こうして車を運転するのは、児童養護施設からミオを引き取り、自宅へと迎え入れた時以来になる。
二年前に新車で購入した我が家のワゴン車は、軽自動車よりも一回り大きいくらいのコンパクトサイズではあるが、乗り心地自体は悪くない。
むしろコンパクトなおかげで小回りはきくし駐車も楽ちん、さらに燃費も良好と三拍子揃っているので、一人暮らしならこれで充分かなと思って即決したのである。
惜しむらくはこの車を女の子とのデートに活用できなかった事だが、今では、女の子にも負けないくらいかわいいショタっ娘が助手席に座っている。
そして今日は、そのショタっ娘と二人っきりで魚釣りデートをするのだ。最高のシチュエーションではないか。
――もうすぐ夏に差し掛かろうかという月の、とある土曜日。本日は雲一つない、抜けるような青空が広がる快晴だ。
少しだけ開けた窓から流れ込む心地よい風が、ミオの爽やかなブルーの髪を揺らしていた。
「ミオ、寒くないか?」
「大丈夫。すごく気持ちいいよー」
ミオは笑顔で答える。
これまで、車に乗って移動するという機会がほとんど無かったこの子にとって、こういうドライブはきっと新鮮なものなんだろうな。
「ね、お兄ちゃん。あれなーに?」
ミオが、窓の外にある何かを指差して尋ねてきた。
「『あれ』って、観覧車の事かな」
「カンランシャ?」
「うん。遊園地にある乗り物なんだけどね、あれに乗って高いところまで上ってさ、下の景色を見て楽しむんだよ」
「そうなんだー。でもあんなに上まで行って、怖くなったりしないのかな?」
「そうだなぁ。高所恐怖症みたいに、高いところから下を見るのが怖いって人は、まず乗れないだろうね」
「やっぱりそういう人いるんだねー」
「ミオは、高いところは平気なの?」
「んー……」
ミオが、人差し指を頬に当てて考える。
「分かんないけど、観覧車には一度乗ってみたいな。あれくらい上から見たら、周りがどんな景色になるのかなってワクワクするの」
「そっか。じゃあ、今度の休みは遊園地に行って、一緒に観覧車に乗ろうか」
「うん! ありがとうお兄ちゃん。

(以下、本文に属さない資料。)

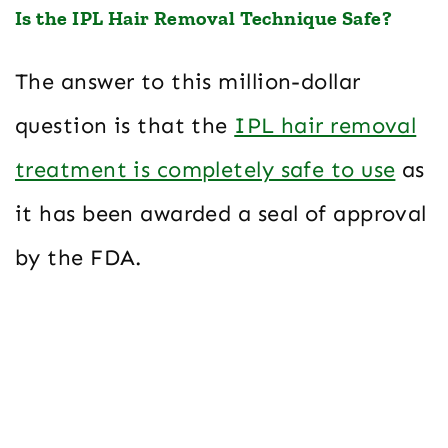
Is the IPL Hair Removal Technique Safe?
The answer to this million-dollar
question is that the
IPL hair removal
treatment is completely safe to use
as
it has been awarded a seal of approval
by the FDA.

ボク、楽しみにしてるね」
明日はさすがにゆっくり休みたいから、遊園地に連れて行くなら次の土曜日、あるいは日曜日かな。
これでまた、マイカーを活用できる機会が増えた。
俺も子供のころは、親が運転する自家用車で、いろんなところへ連れて行ってもらったんだよなぁ。

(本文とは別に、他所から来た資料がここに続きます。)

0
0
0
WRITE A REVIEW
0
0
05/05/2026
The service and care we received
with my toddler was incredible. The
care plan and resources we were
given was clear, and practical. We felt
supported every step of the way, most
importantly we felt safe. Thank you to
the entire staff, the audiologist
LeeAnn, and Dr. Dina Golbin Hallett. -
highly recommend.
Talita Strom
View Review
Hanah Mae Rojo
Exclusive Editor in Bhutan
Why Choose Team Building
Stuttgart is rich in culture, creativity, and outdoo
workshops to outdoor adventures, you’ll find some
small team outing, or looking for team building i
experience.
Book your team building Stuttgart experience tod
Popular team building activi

今しがた話した遊園地はもちろん、デパートやレストラン、県外への小旅行などなど。
その車内で流れていたラジオの曲や、過ぎ去っていく窓の外の景色は、今でもおぼろげながら覚えている。とてもいい思い出だ。
俺にも子供ができたら一緒にドライブを楽しみたいと思っていたんだが、ミオが来てくれたことで、その念願がついに叶ったわけだ。
後は、目的地である海釣り公園が混雑してない事を祈るばかりなんだけど、さすがに土曜日だから難しいだろうか。
もっとも、数ある釣り台の中から、人ひとり分の場所さえ確保できれば、釣りはできるはずだ。
だから最悪、ミオにだけでも魚釣りを経験させてあげられれば御の字かな、などと考えつつ、俺は車を走らせるのだった。